Re: Recurring warning in page_copy_sane (inside copy_page_to_iter) when running stress tests involving drop_caches

From: Matthew Wilcox
Date: Wed May 15 2019 - 10:45:48 EST


> > W dniu 25.04.2019 o 11:25, Lech Perczak pisze:
> >> Some time ago, after upgrading the Kernel on our i.MX6Q-based boards to mainline 4.18, and now to LTS 4.19 line, during stress tests we started noticing strange warnings coming from 'read' syscall, when page_copy_sane() check failed. Typical reproducibility is up to ~4 events per 24h. Warnings origin from different processes, mostly involved with the stress tests, but not necessarily with block devices we're stressing. If the warning appeared in process relating to block device stress test, it would be accompanied by corrupted data, as the read operation gets aborted.
> >>
> >> When I started debugging the issue, I noticed that in all cases we're dealing with highmem zero-order pages. In this case, page_head(page) == page, so page_address(page) should be equal to page_address(head).
> >> However, it isn't the case, as page_address(head) in each case returns zero, causing the value of "v" to explode, and the check to fail.

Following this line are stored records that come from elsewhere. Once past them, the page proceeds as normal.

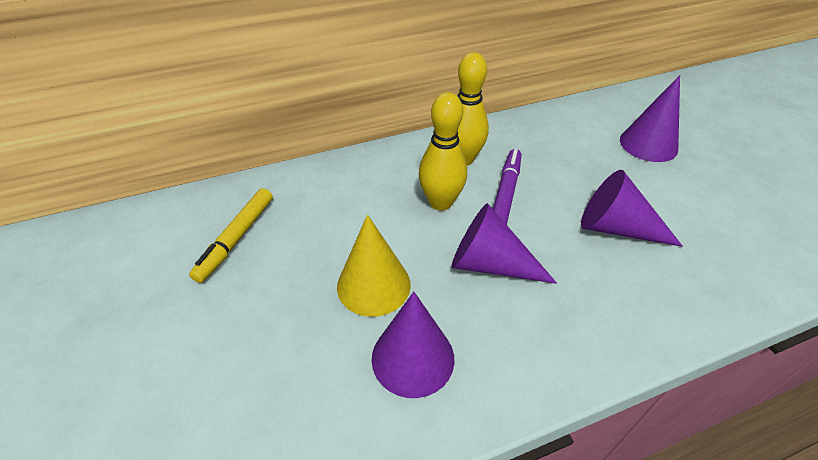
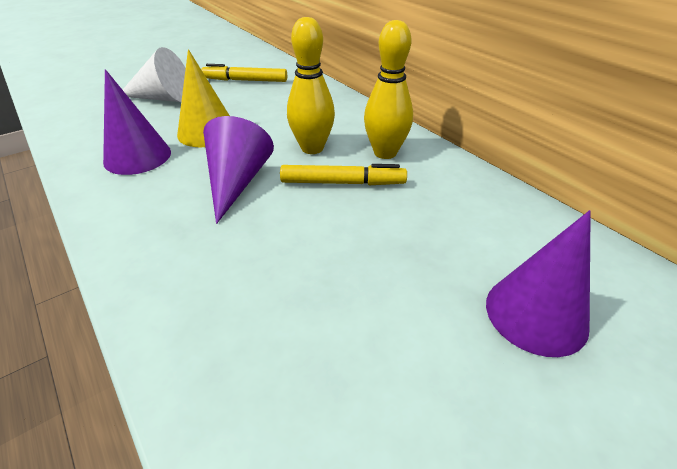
camera: 75 degrees right, 5 degrees down
purple marker [493,149,521,225] -> yellow marker [280,164,407,185]
purple cone [581,170,683,247] -> none
none -> white cone [123,47,186,102]

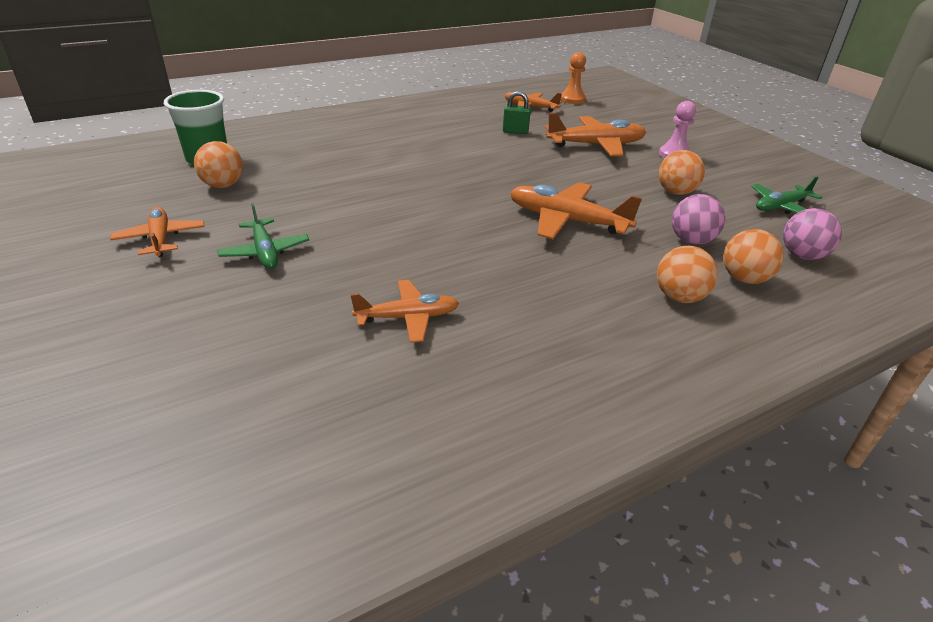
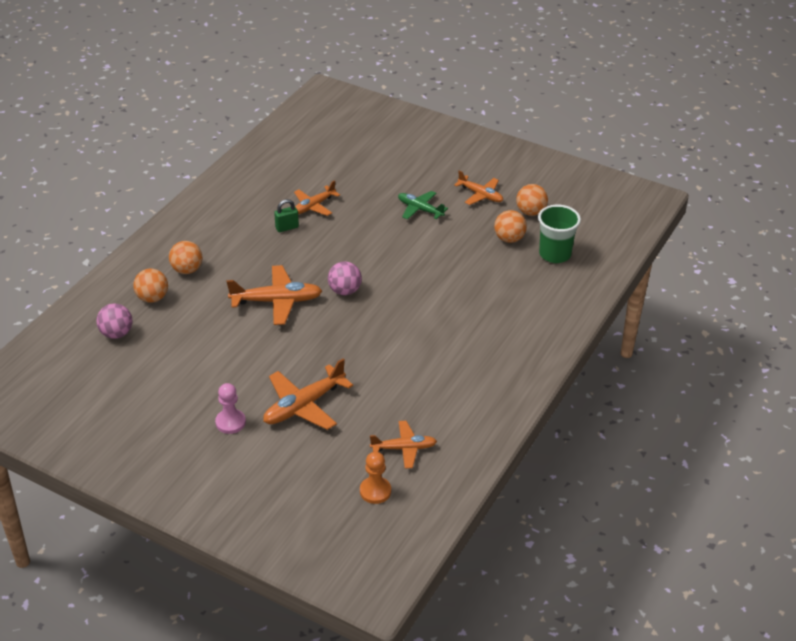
camera: 150 degrees right, 5 degrees up
green padlock [503,91,531,134] -> green padlock moved to [274,199,299,232]
orange ball [659,150,705,195] -> orange ball moved to [516,184,548,216]
pink ball [672,194,725,245] -> pink ball moved to [328,261,362,295]
green plane [751,177,822,214] -> none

You're seeing a race between page_address(page) being called twice.
Between those two calls, something has caused the page to be removed from
the page_address_map() list. Eric's patch avoids calling page_address(),
so apply it and be happy.

Greg, can you consider 6daef95b8c914866a46247232a048447fff97279 for
backporting to stable? Nobody realised it was a bugfix at the time it
went in. I suspect there aren't too many of us running HIGHMEM kernels
any more.